# AIM:
Write out the data again, swapping in "upper-left" wherever "top-left" appears, with everything else left the same.

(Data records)
------------------------

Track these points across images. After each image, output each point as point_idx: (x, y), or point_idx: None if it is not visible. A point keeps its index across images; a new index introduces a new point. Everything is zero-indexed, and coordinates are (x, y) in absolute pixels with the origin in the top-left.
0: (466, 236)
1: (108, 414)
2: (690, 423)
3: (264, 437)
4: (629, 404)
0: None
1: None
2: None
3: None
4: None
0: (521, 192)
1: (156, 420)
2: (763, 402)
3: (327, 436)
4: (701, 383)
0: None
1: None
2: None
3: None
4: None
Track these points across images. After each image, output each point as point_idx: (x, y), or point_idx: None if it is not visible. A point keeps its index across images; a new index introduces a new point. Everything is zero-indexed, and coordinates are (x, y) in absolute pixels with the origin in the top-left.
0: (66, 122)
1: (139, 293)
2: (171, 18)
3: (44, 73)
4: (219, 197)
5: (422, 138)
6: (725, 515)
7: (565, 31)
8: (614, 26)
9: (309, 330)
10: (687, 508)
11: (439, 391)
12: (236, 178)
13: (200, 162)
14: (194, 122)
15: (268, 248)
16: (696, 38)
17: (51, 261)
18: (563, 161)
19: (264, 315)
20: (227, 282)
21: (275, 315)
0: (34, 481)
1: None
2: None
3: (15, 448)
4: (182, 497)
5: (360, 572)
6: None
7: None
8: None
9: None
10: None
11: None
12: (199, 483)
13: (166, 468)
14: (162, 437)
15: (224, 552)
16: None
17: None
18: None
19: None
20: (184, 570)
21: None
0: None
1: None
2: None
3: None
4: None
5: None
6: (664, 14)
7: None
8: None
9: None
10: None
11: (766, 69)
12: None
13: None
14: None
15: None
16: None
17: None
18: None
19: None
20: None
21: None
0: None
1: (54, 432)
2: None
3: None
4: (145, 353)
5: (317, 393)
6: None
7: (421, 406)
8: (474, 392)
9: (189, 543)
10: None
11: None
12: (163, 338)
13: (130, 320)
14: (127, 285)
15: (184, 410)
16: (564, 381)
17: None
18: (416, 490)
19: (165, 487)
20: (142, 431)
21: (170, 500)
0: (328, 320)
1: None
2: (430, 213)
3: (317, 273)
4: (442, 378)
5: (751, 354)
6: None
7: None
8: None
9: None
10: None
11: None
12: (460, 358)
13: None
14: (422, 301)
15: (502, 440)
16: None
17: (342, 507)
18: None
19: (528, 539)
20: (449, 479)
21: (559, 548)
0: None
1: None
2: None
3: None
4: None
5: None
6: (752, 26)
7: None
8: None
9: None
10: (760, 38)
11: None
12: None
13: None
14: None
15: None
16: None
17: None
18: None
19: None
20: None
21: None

------------------------

# FINAL RESULT:
Track these points across images. After each image, output each point as point_idx: (x, y), or point_idx: None if it is not visible. A point keeps its index across images; a new index introduces a new point. Everything is zero-indexed, and coordinates are (x, y) in absolute pixels with the origin in the upper-left.
0: (466, 236)
1: (108, 414)
2: (690, 423)
3: (264, 437)
4: (629, 404)
0: None
1: None
2: None
3: None
4: None
0: (521, 192)
1: (156, 420)
2: (763, 402)
3: (327, 436)
4: (701, 383)
0: None
1: None
2: None
3: None
4: None
Track these points across images. After each image, output each point as point_idx: (x, y), or point_idx: None if it is not visible. A point keeps its index across images; a new index introduces a new point. Everything is zero-indexed, and coordinates are (x, y) in absolute pixels with the origin in the upper-left.
0: (66, 122)
1: (139, 293)
2: (171, 18)
3: (44, 73)
4: (219, 197)
5: (422, 138)
6: (725, 515)
7: (565, 31)
8: (614, 26)
9: (309, 330)
10: (687, 508)
11: (439, 391)
12: (236, 178)
13: (200, 162)
14: (194, 122)
15: (268, 248)
16: (696, 38)
17: (51, 261)
18: (563, 161)
19: (264, 315)
20: (227, 282)
21: (275, 315)
0: (34, 481)
1: None
2: None
3: (15, 448)
4: (182, 497)
5: (360, 572)
6: None
7: None
8: None
9: None
10: None
11: None
12: (199, 483)
13: (166, 468)
14: (162, 437)
15: (224, 552)
16: None
17: None
18: None
19: None
20: (184, 570)
21: None
0: None
1: None
2: None
3: None
4: None
5: None
6: (664, 14)
7: None
8: None
9: None
10: None
11: (766, 69)
12: None
13: None
14: None
15: None
16: None
17: None
18: None
19: None
20: None
21: None
0: None
1: (54, 432)
2: None
3: None
4: (145, 353)
5: (317, 393)
6: None
7: (421, 406)
8: (474, 392)
9: (189, 543)
10: None
11: None
12: (163, 338)
13: (130, 320)
14: (127, 285)
15: (184, 410)
16: (564, 381)
17: None
18: (416, 490)
19: (165, 487)
20: (142, 431)
21: (170, 500)
0: (328, 320)
1: None
2: (430, 213)
3: (317, 273)
4: (442, 378)
5: (751, 354)
6: None
7: None
8: None
9: None
10: None
11: None
12: (460, 358)
13: None
14: (422, 301)
15: (502, 440)
16: None
17: (342, 507)
18: None
19: (528, 539)
20: (449, 479)
21: (559, 548)
0: None
1: None
2: None
3: None
4: None
5: None
6: (752, 26)
7: None
8: None
9: None
10: (760, 38)
11: None
12: None
13: None
14: None
15: None
16: None
17: None
18: None
19: None
20: None
21: None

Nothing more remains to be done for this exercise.